PROBLEM TO SOLVE.
Repeat every entry exactly. Pictures stay out.

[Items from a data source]

****

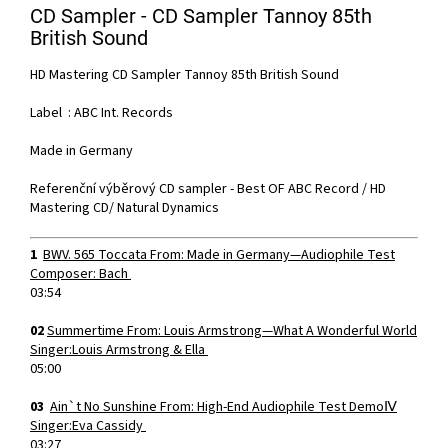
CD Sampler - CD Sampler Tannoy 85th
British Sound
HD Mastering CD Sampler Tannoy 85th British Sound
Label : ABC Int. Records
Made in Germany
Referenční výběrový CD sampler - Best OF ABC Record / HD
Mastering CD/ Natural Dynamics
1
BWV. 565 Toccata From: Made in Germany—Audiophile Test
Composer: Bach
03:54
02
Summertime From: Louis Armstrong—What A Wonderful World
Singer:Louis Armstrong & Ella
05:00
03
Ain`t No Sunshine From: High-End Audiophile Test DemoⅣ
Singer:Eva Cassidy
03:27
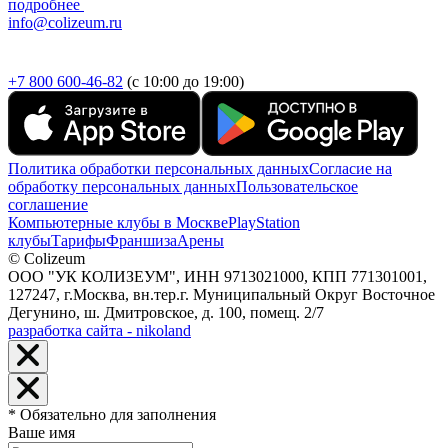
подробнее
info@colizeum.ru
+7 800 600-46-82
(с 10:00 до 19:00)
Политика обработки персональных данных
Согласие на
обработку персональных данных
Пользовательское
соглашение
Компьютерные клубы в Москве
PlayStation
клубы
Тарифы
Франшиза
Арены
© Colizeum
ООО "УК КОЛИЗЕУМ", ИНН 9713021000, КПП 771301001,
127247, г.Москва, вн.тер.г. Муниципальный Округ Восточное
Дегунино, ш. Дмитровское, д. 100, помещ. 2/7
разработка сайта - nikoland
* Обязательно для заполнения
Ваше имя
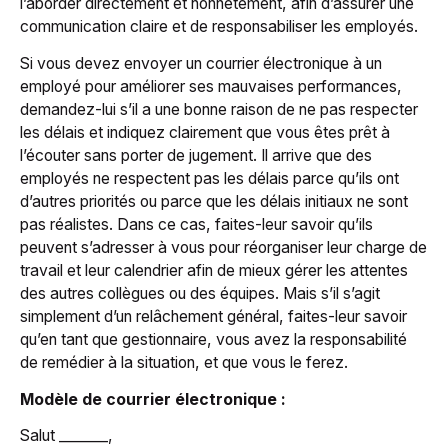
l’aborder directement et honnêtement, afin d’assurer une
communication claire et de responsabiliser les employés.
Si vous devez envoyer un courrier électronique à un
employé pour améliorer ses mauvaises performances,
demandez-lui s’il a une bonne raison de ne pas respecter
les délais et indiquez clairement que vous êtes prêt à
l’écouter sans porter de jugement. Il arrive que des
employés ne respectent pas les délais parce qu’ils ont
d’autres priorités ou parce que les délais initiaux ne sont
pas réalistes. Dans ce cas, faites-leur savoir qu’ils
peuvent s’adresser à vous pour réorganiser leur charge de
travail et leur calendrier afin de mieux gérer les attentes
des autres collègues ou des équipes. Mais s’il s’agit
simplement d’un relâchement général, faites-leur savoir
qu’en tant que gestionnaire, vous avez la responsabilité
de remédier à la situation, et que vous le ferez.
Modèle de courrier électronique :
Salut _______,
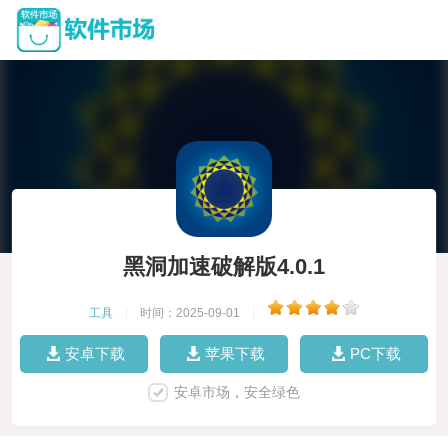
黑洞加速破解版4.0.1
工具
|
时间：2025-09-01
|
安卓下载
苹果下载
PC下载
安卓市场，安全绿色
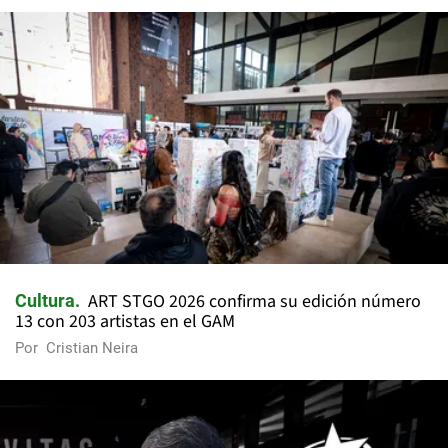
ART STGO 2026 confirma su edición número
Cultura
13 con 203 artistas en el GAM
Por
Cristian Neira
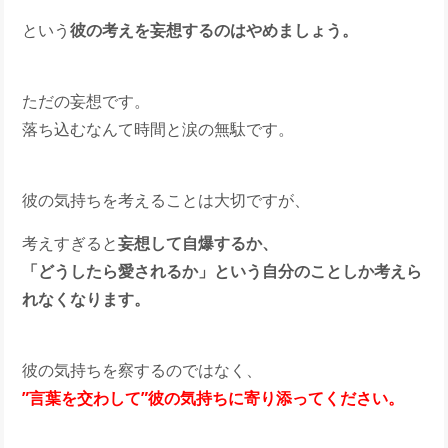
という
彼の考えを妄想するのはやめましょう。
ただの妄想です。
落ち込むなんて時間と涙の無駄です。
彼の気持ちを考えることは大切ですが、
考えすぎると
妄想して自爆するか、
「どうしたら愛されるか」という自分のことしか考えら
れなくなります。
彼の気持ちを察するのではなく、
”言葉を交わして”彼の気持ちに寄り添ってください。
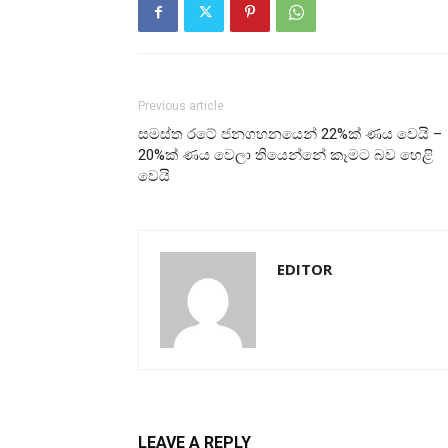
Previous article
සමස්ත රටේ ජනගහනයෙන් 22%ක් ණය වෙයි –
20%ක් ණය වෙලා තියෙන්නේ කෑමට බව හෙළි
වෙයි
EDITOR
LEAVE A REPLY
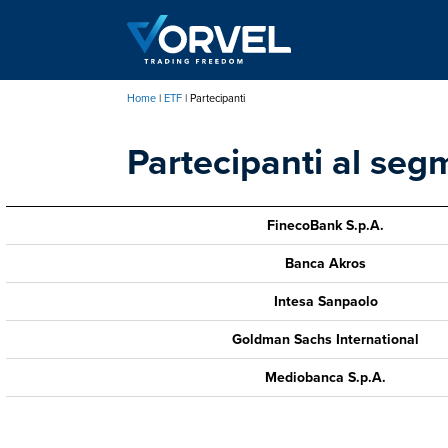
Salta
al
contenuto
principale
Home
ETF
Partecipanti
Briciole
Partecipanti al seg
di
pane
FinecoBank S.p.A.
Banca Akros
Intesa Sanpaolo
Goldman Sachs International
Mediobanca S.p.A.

****

ANSWER BOX.
CD Sampler - CD Sampler Tannoy 85th
British Sound
HD Mastering CD Sampler Tannoy 85th British Sound
Label : ABC Int. Records
Made in Germany
Referenční výběrový CD sampler - Best OF ABC Record / HD
Mastering CD/ Natural Dynamics
1
BWV. 565 Toccata From: Made in Germany—Audiophile Test
Composer: Bach
03:54
02
Summertime From: Louis Armstrong—What A Wonderful World
Singer:Louis Armstrong & Ella
05:00
03
Ain`t No Sunshine From: High-End Audiophile Test DemoⅣ
Singer:Eva Cassidy
03:27
подробнее
info@colizeum.ru
+7 800 600-46-82
(с 10:00 до 19:00)
Политика обработки персональных данных
Согласие на
обработку персональных данных
Пользовательское
соглашение
Компьютерные клубы в Москве
PlayStation
клубы
Тарифы
Франшиза
Арены
© Colizeum
ООО "УК КОЛИЗЕУМ", ИНН 9713021000, КПП 771301001,
127247, г.Москва, вн.тер.г. Муниципальный Округ Восточное
Дегунино, ш. Дмитровское, д. 100, помещ. 2/7
разработка сайта - nikoland
* Обязательно для заполнения
Ваше имя
l’aborder directement et honnêtement, afin d’assurer une
communication claire et de responsabiliser les employés.
Si vous devez envoyer un courrier électronique à un
employé pour améliorer ses mauvaises performances,
demandez-lui s’il a une bonne raison de ne pas respecter
les délais et indiquez clairement que vous êtes prêt à
l’écouter sans porter de jugement. Il arrive que des
employés ne respectent pas les délais parce qu’ils ont
d’autres priorités ou parce que les délais initiaux ne sont
pas réalistes. Dans ce cas, faites-leur savoir qu’ils
peuvent s’adresser à vous pour réorganiser leur charge de
travail et leur calendrier afin de mieux gérer les attentes
des autres collègues ou des équipes. Mais s’il s’agit
simplement d’un relâchement général, faites-leur savoir
qu’en tant que gestionnaire, vous avez la responsabilité
de remédier à la situation, et que vous le ferez.
Modèle de courrier électronique :
Salut _______,
黑洞加速破解版4.0.1
工具
|
时间：2025-09-01
|
安卓下载
苹果下载
PC下载
安卓市场，安全绿色
ART STGO 2026 confirma su edición número
Cultura
13 con 203 artistas en el GAM
Por
Cristian Neira
という
彼の考えを妄想するのはやめましょう。
ただの妄想です。
落ち込むなんて時間と涙の無駄です。
彼の気持ちを考えることは大切ですが、
考えすぎると
妄想して自爆するか、
「どうしたら愛されるか」という自分のことしか考えら
れなくなります。
彼の気持ちを察するのではなく、
”言葉を交わして”彼の気持ちに寄り添ってください。
Previous article
සමස්ත රටේ ජනගහනයෙන් 22%ක් ණය වෙයි –
20%ක් ණය වෙලා තියෙන්නේ කෑමට බව හෙළි
වෙයි
EDITOR
LEAVE A REPLY
Salta
al
contenuto
principale
Home
ETF
Partecipanti
Briciole
Partecipanti al seg
di
pane
FinecoBank S.p.A.
Banca Akros
Intesa Sanpaolo
Goldman Sachs International
Mediobanca S.p.A.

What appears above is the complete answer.